Saturday, April 7, 2012

SPOKEN AT A CASTLE GATE

Before you touch the bolt that locks this gate
Be warned. There's no return where you are going.
A sword is tinder at the touch of fate
And crumbles in a way beyond your knowing.

Something I've heard, but something less I tell.
An old man knows, advises - young men smile,
Blow slug-horns, chink a latch, or clank a bell.
I've watched many a one this weary while.

You can hear the nightingales, I won't deny.
They always sing for eager souls like you,
Perched on their boughs of possibility,
Most vaguely heard and only vaguely true.

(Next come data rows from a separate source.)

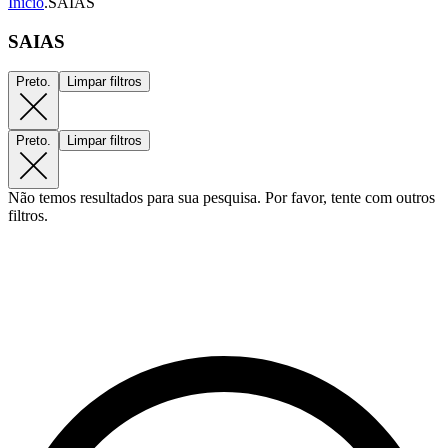
Início
.
SAIAS
SAIAS
Preto.
Limpar filtros
Preto.
Limpar filtros
Não temos resultados para sua pesquisa. Por favor, tente com outros
filtros.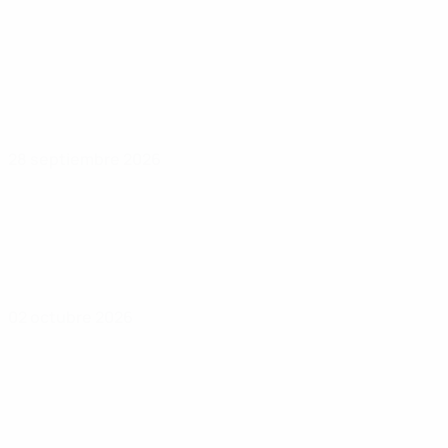
28 septiembre 2026
02 octubre 2026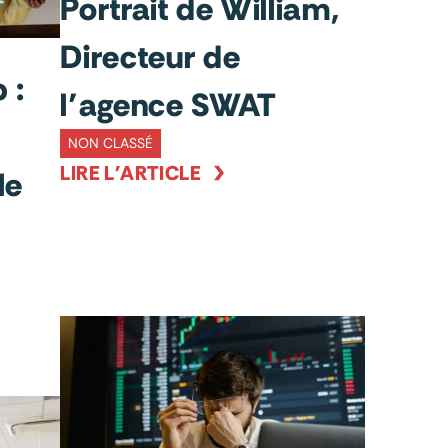
Portrait de William,
Directeur de
 :
l’agence SWAT
NON CLASSÉ
LIRE L'ARTICLE
le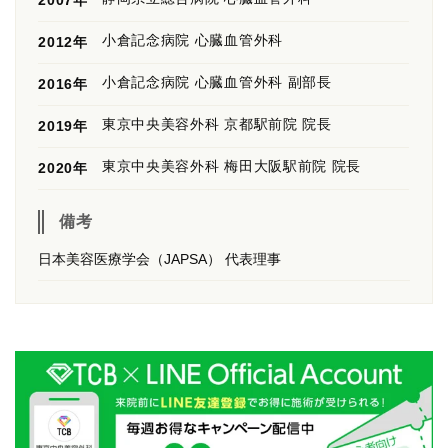
2007年
小倉記念病院 心臓血管外科
2012年
小倉記念病院 心臓血管外科 副部長
2016年
東京中央美容外科 京都駅前院 院長
2019年
東京中央美容外科 梅田大阪駅前院 院長
2020年
備考
日本美容医療学会（JAPSA） 代表理事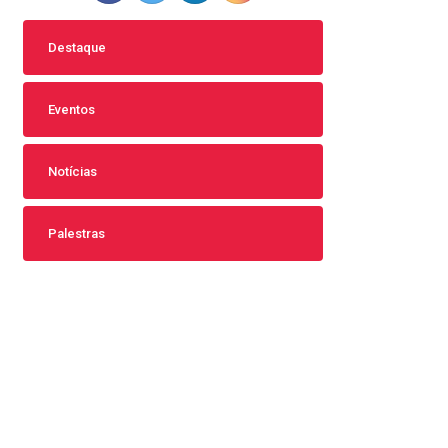
Destaque
Eventos
Notícias
Palestras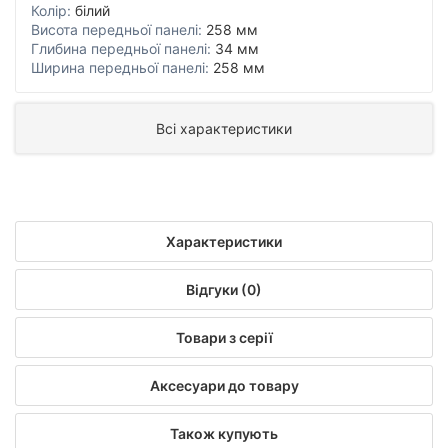
Колір:
білий
Висота передньої панелі:
258 мм
Глибина передньої панелі:
34 мм
Ширина передньої панелі:
258 мм
Всі характеристики
Характеристики
Відгуки (0)
Товари з серії
Аксесуари до товару
Також купують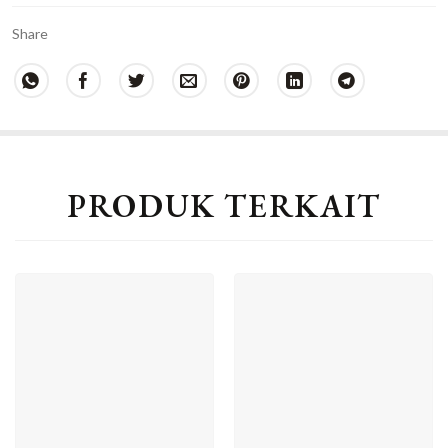
Share
PRODUK TERKAIT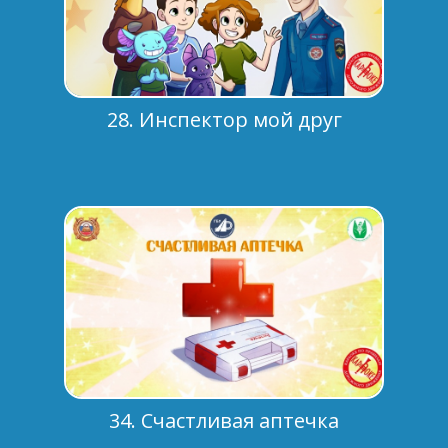
28. Инспектор мой друг
34. Счастливая аптечка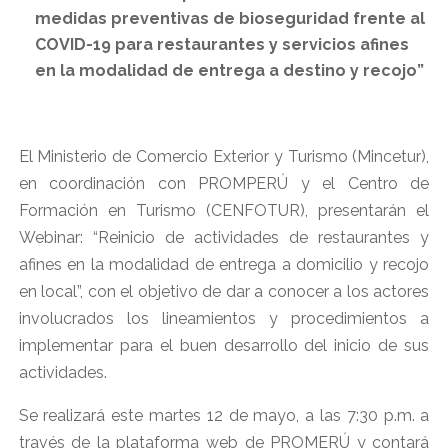
medidas preventivas de bioseguridad frente al
COVID-19 para restaurantes y servicios afines
en la modalidad de entrega a destino y recojo”
El Ministerio de Comercio Exterior y Turismo (Mincetur),
en coordinación con PROMPERÚ y el Centro de
Formación en Turismo (CENFOTUR), presentarán el
Webinar: “Reinicio de actividades de restaurantes y
afines en la modalidad de entrega a domicilio y recojo
en local”, con el objetivo de dar a conocer a los actores
involucrados los lineamientos y procedimientos a
implementar para el buen desarrollo del inicio de sus
actividades.
Se realizará este martes 12 de mayo, a las 7:30 p.m. a
través de la plataforma web de PROMERÚ y contará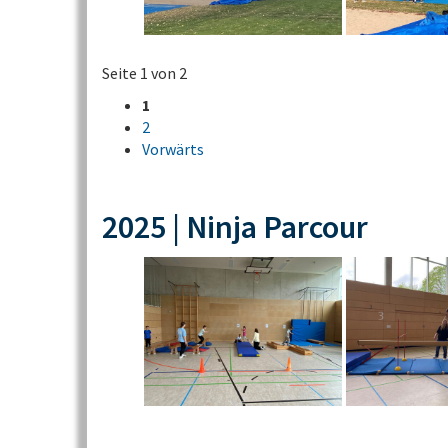
Seite 1 von 2
1
2
Vorwärts
2025 | Ninja Parcour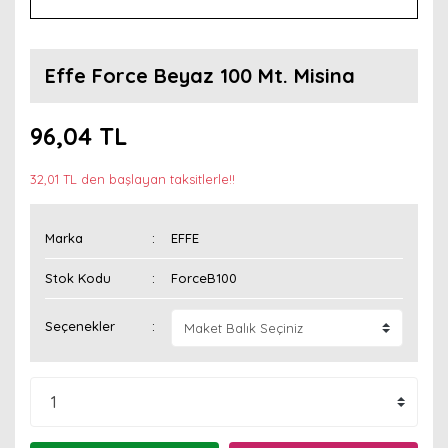
Effe Force Beyaz 100 Mt. Misina
96,04 TL
32,01 TL den başlayan taksitlerle!!
Marka
EFFE
Stok Kodu
ForceB100
Seçenekler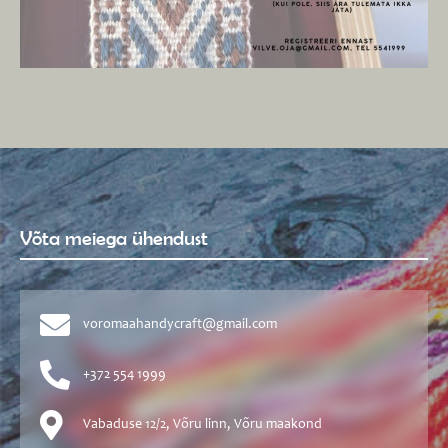
Võta meiega ühendust
voromaahandycraft@gmail.com
+372 554 1999
Vabaduse 12/2, Võru linn, Võru maakond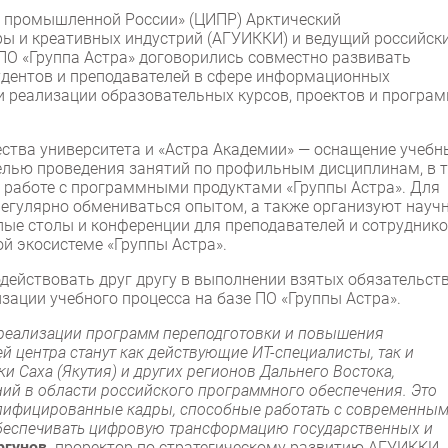
я промышленной России» (ЦИПР) Арктический
уры и креативных индустрий (АГУИККИ) и ведущий российск
ПО «Группа Астра» договорились совместно развивать
удентов и преподавателей в сфере информационных
 и реализации образовательных курсов, проектов и програм
ства университета и «Астра Академии» — оснащение учебн
 целью проведения занятий по профильным дисциплинам, в 
 работе с программными продуктами «Группы Астра». Для
регулярно обмениваться опытом, а также организуют науч
лые столы и конференции для преподавателей и сотрудник
й экосистеме «Группы Астра».
ействовать друг другу в выполнении взятых обязательств
ации учебного процесса на базе ПО «Группы Астра».
 реализации программ переподготовки и повышения
 центра станут как действующие ИТ-специалисты, так и
и Саха (Якутия) и других регионов Дальнего Востока,
ний в области российского программного обеспечения. Это
алифицированные кадры, способные работать с современны
беспечивать цифровую трансформацию государственных и
ргунов,
проректор по стратегическому развитию АГУИККИ,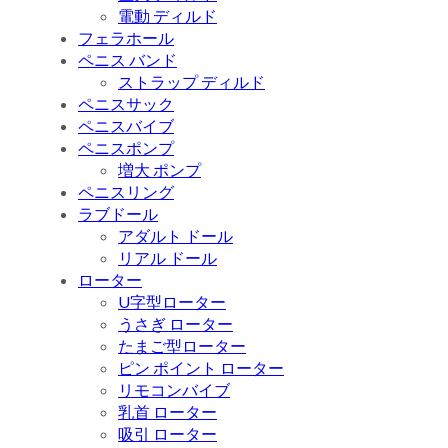
電動 ディルド
フェラホール
ペニス バンド
ストラップ ディルド
ペニスサック
ペニスバイブ
ペニスポンプ
増大 ポンプ
ペニスリング
ラブドール
アダルト ドール
リアル ドール
ローター
U字型ローター
うさぎ ローター
たまご型ローター
ピン ポイント ローター
リモコンバイブ
乳首 ローター
吸引 ローター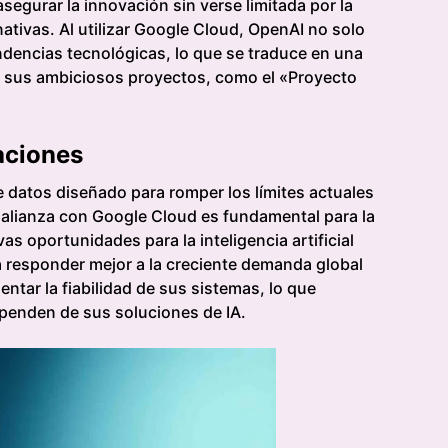
egurar la innovación sin verse limitada por la
ativas. Al utilizar Google Cloud, OpenAI no solo
dencias tecnológicas, lo que se traduce en una
de sus ambiciosos proyectos, como el «Proyecto
aciones
 datos diseñado para romper los límites actuales
 alianza con Google Cloud es fundamental para la
s oportunidades para la inteligencia artificial
rá responder mejor a la creciente demanda global
ntar la fiabilidad de sus sistemas, lo que
penden de sus soluciones de IA.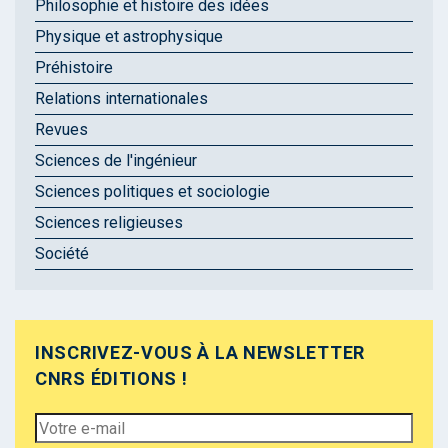
Philosophie et histoire des idées
Physique et astrophysique
Préhistoire
Relations internationales
Revues
Sciences de l'ingénieur
Sciences politiques et sociologie
Sciences religieuses
Société
INSCRIVEZ-VOUS À LA NEWSLETTER
CNRS ÉDITIONS !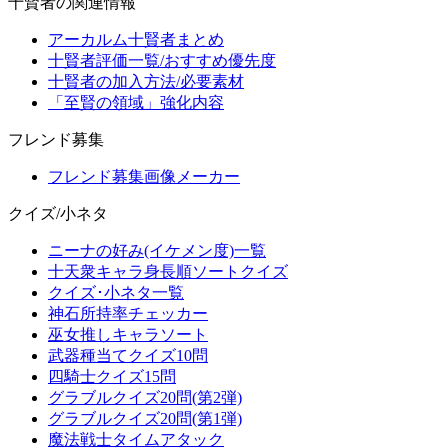
十賢者の関連情報
アーカルム十賢者まとめ
十賢者評価一覧/おすすめ優先度
十賢者の加入方法/必要素材
「至賢の領域」強化内容
フレンド募集
フレンド募集画像メーカー
クイズ/小ネタ
ニーナの好み(イケメン度)一覧
十天衆キャラ身長順ソートクイズ
クイズ･小ネタ一覧
神石所持率チェッカー
巫女推しキャラソート
武器種当てクイズ10問
四騎士クイズ15問
グラブルクイズ20問(第2弾)
グラブルクイズ20問(第1弾)
魔法戦士タイムアタック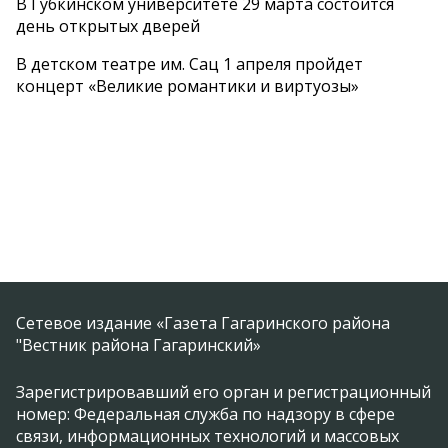
В Губкинском университете 29 марта состоится
день открытых дверей
В детском театре им. Сац 1 апреля пройдет
концерт «Великие романтики и виртуозы»
Сетевое издание «Газета Гагаринского района
"Вестник района Гагаринский»
Зарегистрировавший его орган и регистрационный
номер: Федеральная служба по надзору в сфере
связи, информационных технологий и массовых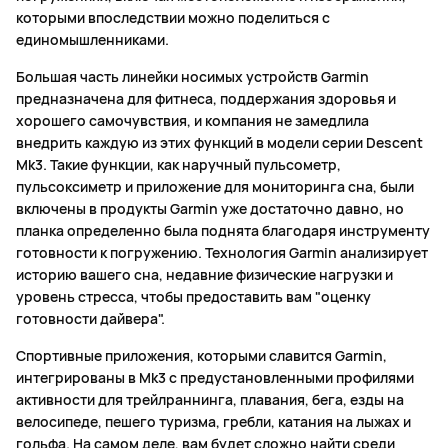
которыми впоследствии можно поделиться с
единомышленниками.
Большая часть линейки носимых устройств Garmin
предназначена для фитнеса, поддержания здоровья и
хорошего самочувствия, и компания не замедлила
внедрить каждую из этих функций в модели серии Descent
Mk3. Такие функции, как наручный пульсометр,
пульсоксиметр и приложение для мониторинга сна, были
включены в продукты Garmin уже достаточно давно, но
планка определенно была поднята благодаря инструменту
готовности к погружению. Технология Garmin анализирует
историю вашего сна, недавние физические нагрузки и
уровень стресса, чтобы предоставить вам "оценку
готовности дайвера".
Спортивные приложения, которыми славится Garmin,
интегрированы в Mk3 с предустановленными профилями
активности для трейлраннинга, плавания, бега, езды на
велосипеде, пешего туризма, гребли, катания на лыжах и
гольфа. На самом деле, вам будет сложно найти среди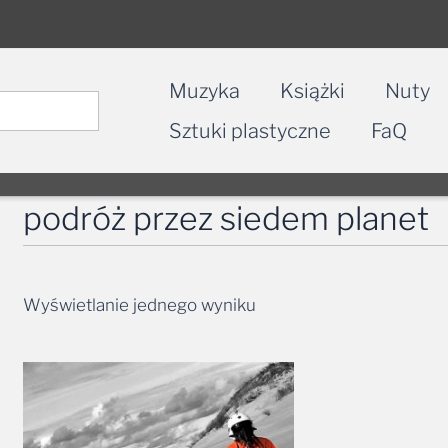
Muzyka
Książki
Nuty
Sztuki plastyczne
FaQ
podróż przez siedem planet
Wyświetlanie jednego wyniku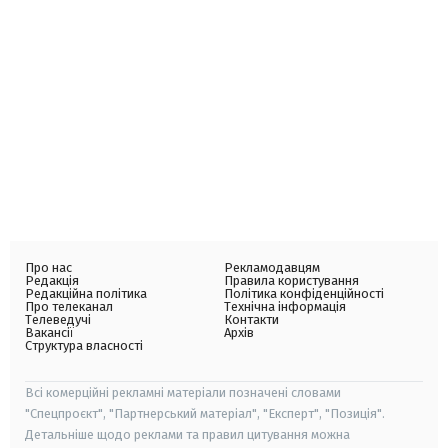
Про нас
Рекламодавцям
Редакція
Правила користування
Редакційна політика
Політика конфіденційності
Про телеканал
Технічна інформація
Телеведучі
Контакти
Вакансії
Архів
Структура власності
Всі комерційні рекламні матеріали позначені словами
"Спецпроєкт", "Партнерський матеріал", "Експерт", "Позиція".
Детальніше щодо реклами та правил цитування можна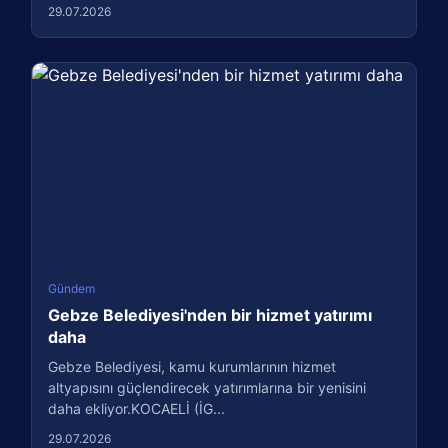
29.07.2026
Gündem
Gebze Belediyesi'nden bir hizmet yatırımı
daha
Gebze Belediyesi, kamu kurumlarının hizmet
altyapısını güçlendirecek yatırımlarına bir yenisini
daha ekliyor.KOCAELİ (İG...
29.07.2026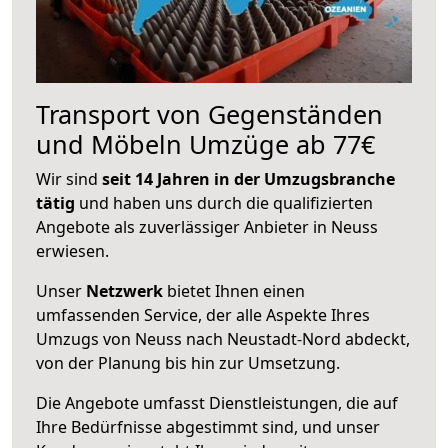
Transport von Gegenständen
und Möbeln Umzüge ab 77€
Wir sind
seit 14 Jahren in der Umzugsbranche
tätig
und haben uns durch die qualifizierten
Angebote als zuverlässiger Anbieter in Neuss
erwiesen.
Unser
Netzwerk
bietet Ihnen einen
umfassenden Service, der alle Aspekte Ihres
Umzugs von Neuss nach Neustadt-Nord abdeckt,
von der Planung bis hin zur Umsetzung.
Die Angebote umfasst Dienstleistungen, die auf
Ihre Bedürfnisse abgestimmt sind, und unser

And they are more, perhaps, than mere tradition.
They must exist, though none come back to say
How they are feathered, or what rare nutrition
Keeps them, piping their sad peculiar lay.

Gardens there are and Queens, no doubt, a-walking,
White blooms adrift on gold and marvelous hair.
Young men in murmurous dreams have heard them talking,
Leaped up, like you, and entered...vanished...where?

For all I know, the castle's just a dream,
A shadow piled to mask a dangerous ledge,
A fantasy blown from devils' lungs in steam,
Made permanent here, just on a chasm's edge

Where you will tremble in a swoon of falling
And yet plunge upward through the unearthly mist
To hear once more the voice that you heard calling
And win at last those lips you would have kissed,

Even as you touch the bolt that locks this gate,
Smiling, with patience such as fits old men
Who prophesy. Ah yes, what you create
You'll surely find - but never come back again.